Search and Hit Enter

Mendidik Pendidik

Mutia bersama Mbah Darmo Utomo.

Mutia. Kini ia delapan bulan. Berparas menawan, bertatap binar penuh keceriaan, cerdas penuh rasa ingin tahu, dan pemilik lusinan perilaku mengejutkan yang selalu berbuah kebanggaanku sebagai ayah, sebagai orangtua, sebagai teman, dan sebagai pendidik.

Delapan bulan lalu, aku saksi tunggal bersama tim medis, kelahiran Mutia. Sesaat tubuh merahnya diangkat dokter, aku telah tahu, ia seorang perempuan. Semirip doa beberapa kawan yang berharap, agar aku menjadi lebih berkasih dan lembut. Tak kurang tak lebih senada dengan mimpiku beberapa hari sebelumnya. Aku pun berucap syukur, sangat bersyukur.

Kehadiran Mutia membuatku semakin mudah merasa cukup. Ia pemeluk ke sekianku yang memperkuat semua ingin baikku. Mudah merasa cukup, tapi haus ikhtiar jariyah. Serasa telah dianugerahi semua hal, tapi terus yakin bahwa banyak hal yang dapat dilakukan. Sebuah inspirasi paradoksal yang penuh berkah.

Hari terus berganti. Mutia semakin besar saja. Itu tandanya, aku terus menua. Ia tidak selalu harus menetek ibunya, jelang tidur-tidurnya. Ia mulai jarang menangis saat bangun tidur. Ia selalu bangun lebih dini hari dibanding kedua orangtuanya. Ia tak risih bila terkadang bermain sendirian. Ia mudah memeluk kedua orangtuanya dalam banyak situasi.

Aku dan ibunya sadar betul bahwa bersama Mutia hanya dalam hitungan jari. Tak lama lagi, ia akan besar dan memiliki kehidupannya sendiri. Ia juga akan menikah dan lebih menaati suaminya, daripada kedua orangtuanya. Ia pasti punya doa dan ikhtiar yang jauh lebih mulia dibanding kedua orangtuanya.
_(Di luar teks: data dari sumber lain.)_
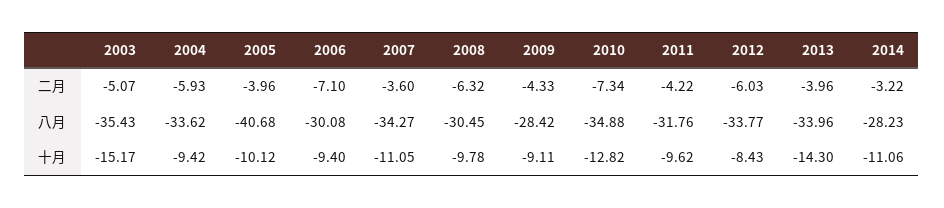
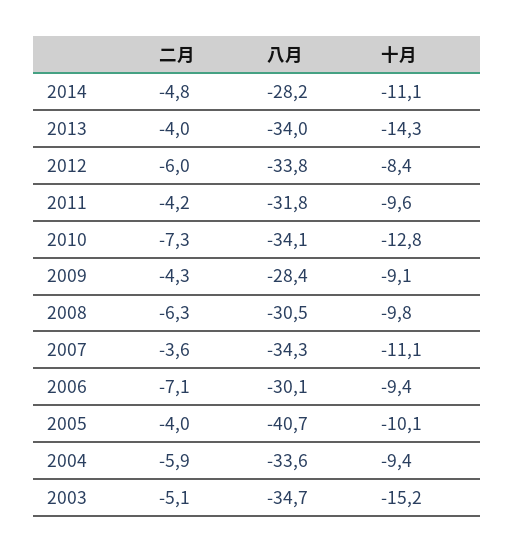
  {
    "2003": {
      "二月": -5.07,
-     "八月": -35.43,
+     "八月": -34.7,
      "十月": -15.17
    },
    "2004": {
      "二月": -5.93,
      "八月": -33.62,
      "十月": -9.42
    },
    "2005": {
      "二月": -3.96,
      "八月": -40.68,
      "十月": -10.12
    },
    "2006": {
      "二月": -7.1,
      "八月": -30.08,
      "十月": -9.4
    },
    "2007": {
      "二月": -3.6,
      "八月": -34.27,
      "十月": -11.05
    },
    "2008": {
      "二月": -6.32,
      "八月": -30.45,
      "十月": -9.78
    },
    "2009": {
      "二月": -4.33,
      "八月": -28.42,
      "十月": -9.11
    },
    "2010": {
      "二月": -7.34,
-     "八月": -34.88,
+     "八月": -34.1,
      "十月": -12.82
    },
    "2011": {
      "二月": -4.22,
      "八月": -31.76,
      "十月": -9.62
    },
    "2012": {
      "二月": -6.03,
      "八月": -33.77,
      "十月": -8.43
    },
    "2013": {
      "二月": -3.96,
      "八月": -33.96,
      "十月": -14.3
    },
    "2014": {
-     "二月": -3.22,
+     "二月": -4.8,
      "八月": -28.23,
      "十月": -11.06
    }
  }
Detik demi detik aku kerahkan semua yang aku tahu untuk kebaikan pertumbuhan Mutia. Tidak menonton TV, tidak berbicara dengan nada tinggi, mendahulukan keteladanan, bersabar pada keinginan sendiri, berkomunikasi penuh respek kepada orang lain, dan tak lupa, terus berdoa. Aku pun tak lelah berdoa, semoga ia bertumbuh dan besar sebagai seorang yang salihah.

Dan ibunya, tentu saja jauh lebih baik. Tak sepertiku yang lebih teoretis, perlakuan ibunya terpapar lengkap bahkan hingga dalam bentuk sentuhan. Berkalang apa pun, doa ibunyalah yang jauh lebih ijabah daripada doaku sebagai ayahnya. Mutia mulai dan belajar banyak memang dari ibunya, untuk pertama-tama.

Delapan bulan berlalu, apa yang telah aku lakukan sebagai orangtua, tetap saja tidak pernah berbanding lurus dengan apa yang aku idamkan atas Mutia. Berharap hidup dan kehidupan Mutia jauh lebih baik, sementara aku terasa belum sungguh-sungguh menyiapkan semua yang ia butuhkan kelak. Lama-lama aku justru merasa menjadi beban bagi Mutia, dengan semua citaku atasnya.

Jelang delapan bulan, Mutia mulai suka melambai tangan berikut ucapan ‘daadaa’ yang diucapkan orang-orang di sekelilingnya. Ia pun paham cara bertepuk tangan, meski ala gerakannya sendiri. Sedikit banyak, itu menghibur banyak orang yang berhasrat menyapanya. Semoga ia terus ceria dan membuat bahagia banyak orang.

Apa pun, meski perbuatan baik berkadar kecil, asalkan dilakukan terus-menerus, dapat berbuah kebaikan yang lebih besar. Dengan mozaik hal-hal kecil yang baik itulah kurenda harapan agar Mutia dapat tumbuh dan besar dengan mentalitas pendidik yang suatu saat nanti berkewajiban mendidik anak-anaknya.